不器用だからこそ、新たなカルチャーを創造できる

ただ、「共感」という言葉の使い方に大森は非常に慎重だ。多くのファンが彼女の歌詞に強く「共感」しているだけに、それは意外な側面かもしれない。

「誰かと同じ気持ちになんて絶対になれないじゃないですか。自分の気持ちは自分にしかないのに、共感した瞬間に、自分の一片がちょっと崩れるのは危ないと思うんですよ。気持ちって100個ぐらいの単語で表すものだとしたら、誰かが140字にまとめたものに共感してたら、残りの気持ちはなかったことになっちゃう感じがするんです。
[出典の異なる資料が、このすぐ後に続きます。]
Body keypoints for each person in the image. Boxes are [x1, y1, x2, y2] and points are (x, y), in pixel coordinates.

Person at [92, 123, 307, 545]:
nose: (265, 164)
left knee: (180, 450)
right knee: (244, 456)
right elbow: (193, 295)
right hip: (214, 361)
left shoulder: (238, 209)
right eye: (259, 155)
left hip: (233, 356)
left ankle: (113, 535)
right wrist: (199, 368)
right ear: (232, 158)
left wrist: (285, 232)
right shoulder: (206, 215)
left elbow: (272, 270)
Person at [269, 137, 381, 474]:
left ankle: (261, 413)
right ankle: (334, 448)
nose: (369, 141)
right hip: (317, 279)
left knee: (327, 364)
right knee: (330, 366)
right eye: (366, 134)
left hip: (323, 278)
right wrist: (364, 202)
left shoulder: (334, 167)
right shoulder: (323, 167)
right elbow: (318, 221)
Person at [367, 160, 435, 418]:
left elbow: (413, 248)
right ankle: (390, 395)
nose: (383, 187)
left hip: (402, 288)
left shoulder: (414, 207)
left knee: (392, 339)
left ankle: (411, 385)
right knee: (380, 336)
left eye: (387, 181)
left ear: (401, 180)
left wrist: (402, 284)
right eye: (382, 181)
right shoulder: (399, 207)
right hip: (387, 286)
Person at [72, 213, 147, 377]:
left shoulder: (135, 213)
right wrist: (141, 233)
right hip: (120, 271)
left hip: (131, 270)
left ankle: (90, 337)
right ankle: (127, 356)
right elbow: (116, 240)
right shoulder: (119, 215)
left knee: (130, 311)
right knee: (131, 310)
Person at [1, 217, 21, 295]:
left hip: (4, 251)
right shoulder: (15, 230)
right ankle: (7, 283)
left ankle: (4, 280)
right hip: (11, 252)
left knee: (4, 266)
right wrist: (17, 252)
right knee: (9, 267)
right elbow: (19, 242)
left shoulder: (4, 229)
『その気持ちになったことあるよ』とか『その気持ちもわかるよ』ならいいんですけど、人間が違うんだから全部一緒って絶対ないじゃないですか」

人間はそれぞれに異なることを指摘しつつも、その他者を大森は肯定する。インタビューでも、2018年の著書『超歌手』でも「肯定」という単語が頻出する。

「自分は自分を大好きなんですけど、世界は自分を好きじゃなくて当たり前っていう感覚があるんです。自分が生きてもいいとはやっぱり思えない。人のことなら『生きづらい性格かもしれないけど、それはあなたの魅力だから消さないでほしいな』って言える。だったら、『私自身もそうだよね』って思いたいのかもしれないですね」

異質とみなした相手に対して、ときに「メンヘラ」呼ばわりし、ときに弱者扱いする社会だからこそ、大森は音楽活動を続ける。生きることが不器用だからこそ、新しいカルチャーを創造できるのだと語気を強める。
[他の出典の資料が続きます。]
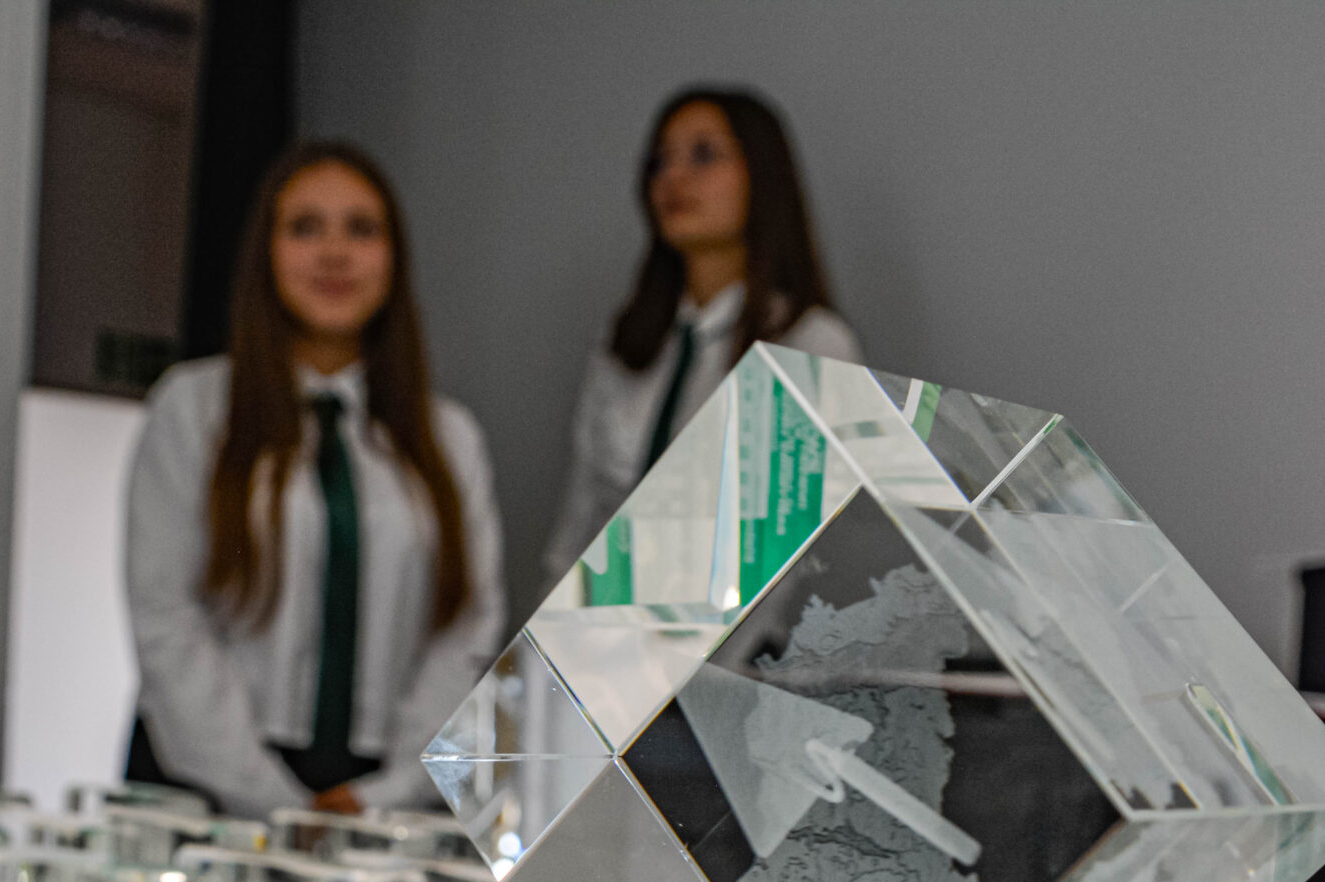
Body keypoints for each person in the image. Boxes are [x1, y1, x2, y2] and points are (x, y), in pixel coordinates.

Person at [124, 141, 502, 819]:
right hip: (205, 785)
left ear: (393, 259)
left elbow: (467, 630)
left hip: (380, 800)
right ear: (265, 253)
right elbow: (166, 614)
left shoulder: (450, 438)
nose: (334, 253)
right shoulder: (192, 408)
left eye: (361, 229)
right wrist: (271, 800)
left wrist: (382, 796)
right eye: (305, 228)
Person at [542, 87, 860, 590]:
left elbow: (781, 551)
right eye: (659, 162)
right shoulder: (628, 338)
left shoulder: (812, 344)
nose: (674, 177)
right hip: (597, 625)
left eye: (704, 155)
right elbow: (580, 520)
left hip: (736, 634)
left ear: (762, 175)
「『女性=弱者』みたいに言われたりもするけど、そんなことないですよね。『生きづらい社会がダメなだけで、別に弱者じゃないよね』って思うんです。自分も弱者じゃなくて、ちょっと今の世の中のパターンにフィットしてないだけ。そういう不器用な人こそ、生きるために創造をするんだと思うし、それで生まれてくる新しいカルチャーっていっぱいある。だから、不器用な人の味方でいようと思ってます。面白いものを発明しているのは絶対に『こっち側』だって思ってるんですよ。だから自分が本物だって思ってやってるんです」

大森靖子(おおもり・せいこ)
シンガー・ソングライター/超歌手。1987年9月18日生まれ、愛媛県松山市出身。大学時代からギターの弾き語りで音楽活動を始め、加地等などのミュージシャンと知己を得る。バンド・大森靖子&THEピンクトカレフ(2015年解散)でも活動。直枝政広(カーネーション)がプロデュースした2013年のアルバム『絶対少女』が音楽業界で話題を呼び、2014年にシングル「きゅるきゅる」でメジャーデビュー。楽曲提供、アイドルグループ・ZOCのプロデューサー/共犯者、アイドルフェス「ビバラポップ!」プレゼンター、オーディション「ミスiD」審査員などでも活躍している。